*TO DO*: After finding the line with "الأسباب التي جعلت إدارة خمسات تقوم بترقيتك ؟" in the entries below, retype exactly each line from there through the line with "نعم، أعتقد أن", including that final line.

-------

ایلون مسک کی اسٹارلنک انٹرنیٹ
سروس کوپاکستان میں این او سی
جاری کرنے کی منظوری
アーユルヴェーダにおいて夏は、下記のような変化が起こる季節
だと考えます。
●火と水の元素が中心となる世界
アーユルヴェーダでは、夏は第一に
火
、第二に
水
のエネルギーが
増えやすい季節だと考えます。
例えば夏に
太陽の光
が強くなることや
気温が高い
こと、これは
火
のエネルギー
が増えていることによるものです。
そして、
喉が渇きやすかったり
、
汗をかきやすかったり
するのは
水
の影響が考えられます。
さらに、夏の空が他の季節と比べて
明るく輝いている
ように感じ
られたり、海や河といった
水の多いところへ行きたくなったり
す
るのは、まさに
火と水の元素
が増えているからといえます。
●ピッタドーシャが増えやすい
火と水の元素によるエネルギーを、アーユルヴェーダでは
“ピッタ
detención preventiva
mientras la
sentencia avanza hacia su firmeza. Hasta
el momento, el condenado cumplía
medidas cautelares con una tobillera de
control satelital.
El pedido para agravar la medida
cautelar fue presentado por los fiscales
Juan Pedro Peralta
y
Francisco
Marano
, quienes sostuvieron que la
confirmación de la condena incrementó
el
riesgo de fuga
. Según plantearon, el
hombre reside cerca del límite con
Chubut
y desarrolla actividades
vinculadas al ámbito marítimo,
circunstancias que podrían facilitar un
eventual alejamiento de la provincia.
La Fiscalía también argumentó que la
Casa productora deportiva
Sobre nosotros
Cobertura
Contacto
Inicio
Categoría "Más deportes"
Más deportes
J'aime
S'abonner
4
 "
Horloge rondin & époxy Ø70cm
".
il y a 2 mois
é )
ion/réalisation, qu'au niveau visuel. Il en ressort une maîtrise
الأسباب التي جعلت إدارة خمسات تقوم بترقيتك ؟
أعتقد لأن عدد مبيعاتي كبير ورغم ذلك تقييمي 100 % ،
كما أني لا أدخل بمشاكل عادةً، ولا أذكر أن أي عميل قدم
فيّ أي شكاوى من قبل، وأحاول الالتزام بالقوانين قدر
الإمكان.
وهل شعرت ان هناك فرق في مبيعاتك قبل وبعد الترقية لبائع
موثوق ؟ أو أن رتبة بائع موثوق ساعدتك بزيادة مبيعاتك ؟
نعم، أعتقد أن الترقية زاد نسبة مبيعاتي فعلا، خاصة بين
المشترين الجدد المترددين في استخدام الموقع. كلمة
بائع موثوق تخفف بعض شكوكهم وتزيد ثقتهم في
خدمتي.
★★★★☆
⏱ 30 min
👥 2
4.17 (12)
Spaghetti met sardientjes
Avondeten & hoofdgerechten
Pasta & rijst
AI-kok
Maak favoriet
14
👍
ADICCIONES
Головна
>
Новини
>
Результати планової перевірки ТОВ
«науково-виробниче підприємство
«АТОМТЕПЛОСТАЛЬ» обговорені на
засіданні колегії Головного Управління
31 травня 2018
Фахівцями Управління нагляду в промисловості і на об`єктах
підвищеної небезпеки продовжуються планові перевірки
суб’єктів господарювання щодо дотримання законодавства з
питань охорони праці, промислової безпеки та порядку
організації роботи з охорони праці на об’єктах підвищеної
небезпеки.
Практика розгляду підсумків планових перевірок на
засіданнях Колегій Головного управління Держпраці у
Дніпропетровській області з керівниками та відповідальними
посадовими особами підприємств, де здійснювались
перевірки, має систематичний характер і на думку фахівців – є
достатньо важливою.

-------

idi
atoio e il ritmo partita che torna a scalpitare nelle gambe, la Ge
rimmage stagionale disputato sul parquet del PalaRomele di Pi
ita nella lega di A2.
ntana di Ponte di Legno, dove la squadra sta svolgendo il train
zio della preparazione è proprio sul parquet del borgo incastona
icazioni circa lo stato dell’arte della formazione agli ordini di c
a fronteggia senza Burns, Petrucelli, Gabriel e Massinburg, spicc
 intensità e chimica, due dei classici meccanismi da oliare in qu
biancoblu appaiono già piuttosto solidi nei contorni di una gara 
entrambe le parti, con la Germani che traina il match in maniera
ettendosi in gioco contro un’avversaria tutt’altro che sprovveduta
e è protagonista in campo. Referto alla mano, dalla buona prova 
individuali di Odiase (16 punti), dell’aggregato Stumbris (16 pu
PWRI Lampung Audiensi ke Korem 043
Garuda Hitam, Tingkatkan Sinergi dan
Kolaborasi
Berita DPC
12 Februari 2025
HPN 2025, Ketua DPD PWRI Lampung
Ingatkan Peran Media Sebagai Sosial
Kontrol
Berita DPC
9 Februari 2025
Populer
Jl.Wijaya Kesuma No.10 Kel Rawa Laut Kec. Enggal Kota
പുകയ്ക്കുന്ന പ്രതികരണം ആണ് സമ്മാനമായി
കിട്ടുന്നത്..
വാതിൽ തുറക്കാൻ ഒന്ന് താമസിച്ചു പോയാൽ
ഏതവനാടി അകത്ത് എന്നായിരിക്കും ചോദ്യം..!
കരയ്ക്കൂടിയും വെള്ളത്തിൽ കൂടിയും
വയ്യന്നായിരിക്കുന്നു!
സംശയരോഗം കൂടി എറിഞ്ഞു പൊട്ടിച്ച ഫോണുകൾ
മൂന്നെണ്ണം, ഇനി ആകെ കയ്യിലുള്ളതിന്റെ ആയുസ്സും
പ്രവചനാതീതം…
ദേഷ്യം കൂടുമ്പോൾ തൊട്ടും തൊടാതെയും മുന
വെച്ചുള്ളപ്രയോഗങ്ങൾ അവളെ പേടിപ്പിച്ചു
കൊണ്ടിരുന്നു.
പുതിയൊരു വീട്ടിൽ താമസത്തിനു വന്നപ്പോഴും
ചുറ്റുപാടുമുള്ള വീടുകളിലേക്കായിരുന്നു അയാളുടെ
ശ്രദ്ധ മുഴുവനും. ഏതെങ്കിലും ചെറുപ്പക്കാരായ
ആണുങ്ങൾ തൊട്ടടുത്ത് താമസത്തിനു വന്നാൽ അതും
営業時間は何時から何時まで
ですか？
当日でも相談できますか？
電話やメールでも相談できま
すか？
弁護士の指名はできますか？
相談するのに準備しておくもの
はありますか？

-------

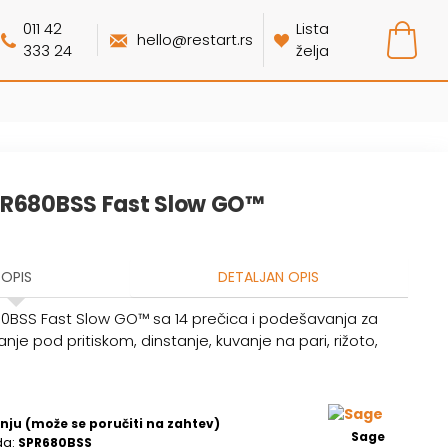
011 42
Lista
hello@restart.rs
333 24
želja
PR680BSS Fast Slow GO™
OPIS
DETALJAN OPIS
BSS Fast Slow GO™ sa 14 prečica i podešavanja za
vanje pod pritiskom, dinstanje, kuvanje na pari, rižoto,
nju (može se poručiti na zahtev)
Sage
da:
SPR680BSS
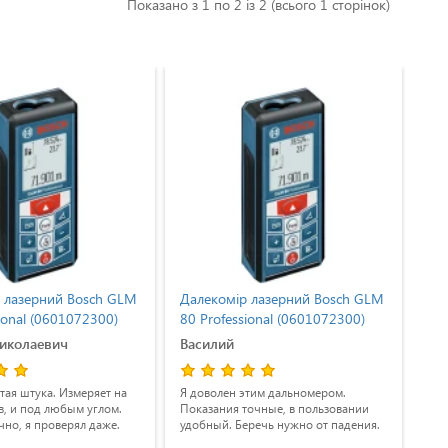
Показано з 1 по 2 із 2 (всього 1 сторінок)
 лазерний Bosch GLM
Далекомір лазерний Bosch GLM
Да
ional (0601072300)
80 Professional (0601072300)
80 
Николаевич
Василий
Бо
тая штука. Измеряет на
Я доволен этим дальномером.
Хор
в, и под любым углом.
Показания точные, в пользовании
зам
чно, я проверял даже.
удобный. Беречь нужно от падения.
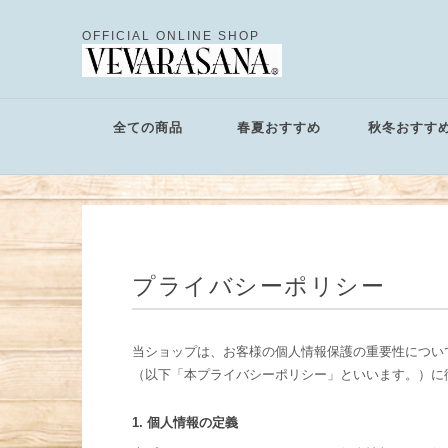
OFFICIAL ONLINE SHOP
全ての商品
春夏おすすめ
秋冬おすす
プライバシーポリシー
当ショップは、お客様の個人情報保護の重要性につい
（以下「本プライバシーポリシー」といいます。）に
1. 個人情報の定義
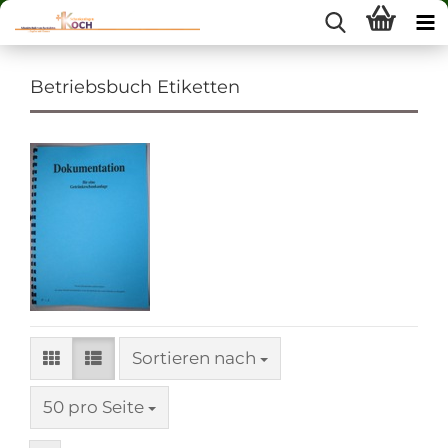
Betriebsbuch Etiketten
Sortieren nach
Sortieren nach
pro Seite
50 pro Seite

-------

*EXERCISE OUTPUT*:
الأسباب التي جعلت إدارة خمسات تقوم بترقيتك ؟
أعتقد لأن عدد مبيعاتي كبير ورغم ذلك تقييمي 100 % ،
كما أني لا أدخل بمشاكل عادةً، ولا أذكر أن أي عميل قدم
فيّ أي شكاوى من قبل، وأحاول الالتزام بالقوانين قدر
الإمكان.
وهل شعرت ان هناك فرق في مبيعاتك قبل وبعد الترقية لبائع
موثوق ؟ أو أن رتبة بائع موثوق ساعدتك بزيادة مبيعاتك ؟
نعم، أعتقد أن الترقية زاد نسبة مبيعاتي فعلا، خاصة بين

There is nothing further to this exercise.